- **Assignment 1**
Please decide whether each statement agrees with the Amazon Polly Olivia announcement below, answering yes or no and quoting the words of the text that settle it. (a) Olivia is the first Australian English voice in Amazon Polly to use Neural Text-to-Speech. (b) Nicole and Russell are Neural Text-to-Speech voices. (c) The announcement names audio books as a fitting use for Olivia.
- **Assignment 2**
According to the Amazon Polly Olivia announcement below, between which two qualities does Olivia's accent strike a balance?
- **Assignment 3**
Resume the Amazon Polly Olivia announcement below, starting right after its final sentence.
(Beginning of Page extract)
Meet Olivia: The first NTTS voice in Australian English for Amazon Polly

Amazon Polly is launching a new Australian English voice, Olivia. Amazon Polly turns text into lifelike speech, allowing you to build speech-enabled products. Building upon the existing Australian English Standard voices, Nicole and Russell, Olivia is the first Australian English voice in Amazon Polly powered by the Neural Text-to-Speech (NTTS) technology.

The NTTS voices in Amazon Polly are designed to create a great user experience that is engaging and similar to listening to a real person. While building Amazon Polly voices, our goal is not only to offer a natural, human-like sound, but also to give end-users a sense of personality.

As the first NTTS Australian voice for Polly, Olivia reaches a new level of expressiveness that brings text to life. Olivia’s sweet Australian accent is warm and welcoming, striking the right balance between casualness and professionalism. Olivia’s bright personality and friendly tone provides an engaging user experience, which makes the voice suitable for a large variety of use cases such as voice bots, contact center IVRs, training videos, audio books, or long-form reading.
(End of Page extract)
(Beginning of Given material)
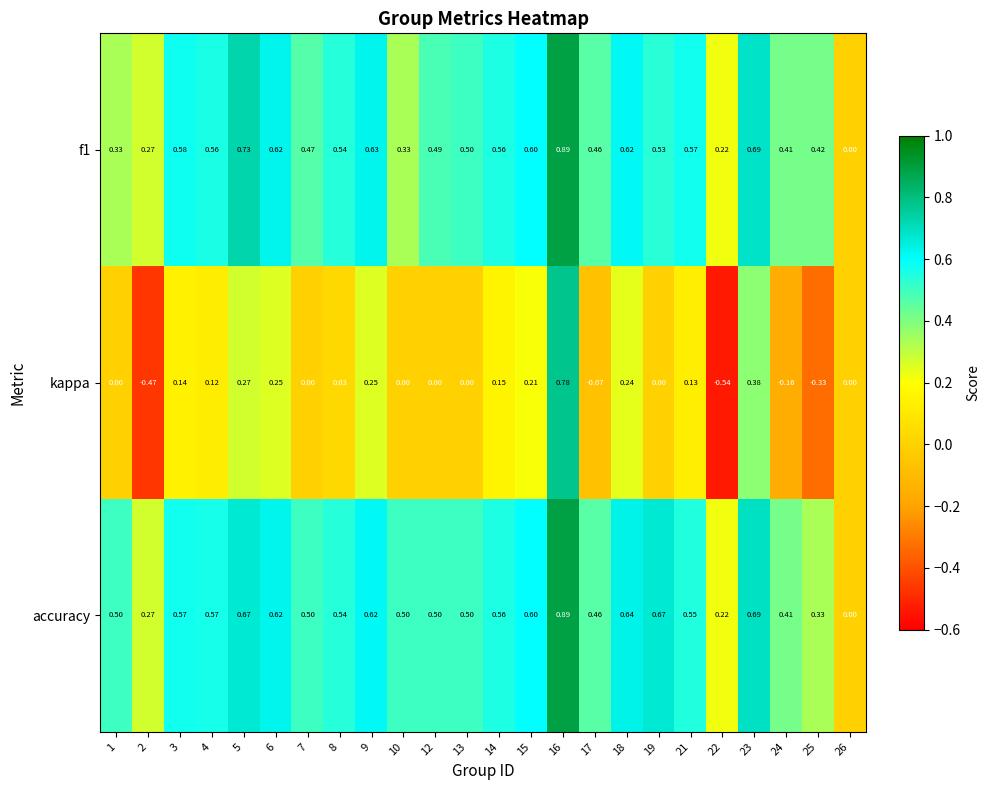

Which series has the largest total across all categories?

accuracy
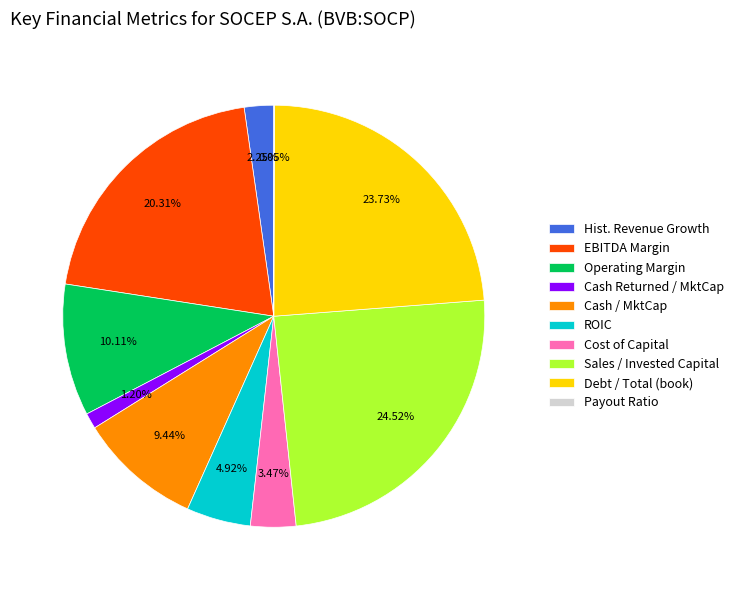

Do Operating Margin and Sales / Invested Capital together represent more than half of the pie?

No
(End of Given material)
- **Response box 1**
(a) Yes: "Olivia is the first Australian English voice in Amazon Polly powered by the Neural Text-to-Speech (NTTS) technology."
(b) No: "the existing Australian English Standard voices, Nicole and Russell."
(c) Yes: "such as voice bots, contact center IVRs, training videos, audio books, or long-form reading."

- **Response box 2**
Casualness and professionalism.

- **Response box 3**
 

You can use Olivia via the Amazon Polly console, the AWS Command Line Interface (AWS CLI), or AWS SDK. The feature is available across all AWS Regions supporting NTTS. For more information, see What Is Amazon Polly? For the full list of available voices, see Voices in Amazon Polly, or log in to the Amazon Polly console to try it out for yourself! To get more control over the speech output, try SSML tags and tailor the voice to your needs.

 


About the Author

Sarah Schopper is a Language Engineer for English Text-to-Speech. At work, she delights customers with new voices for Amazon Polly. In her spare time, she enjoys playing board games and experimenting with new cooking ingredients.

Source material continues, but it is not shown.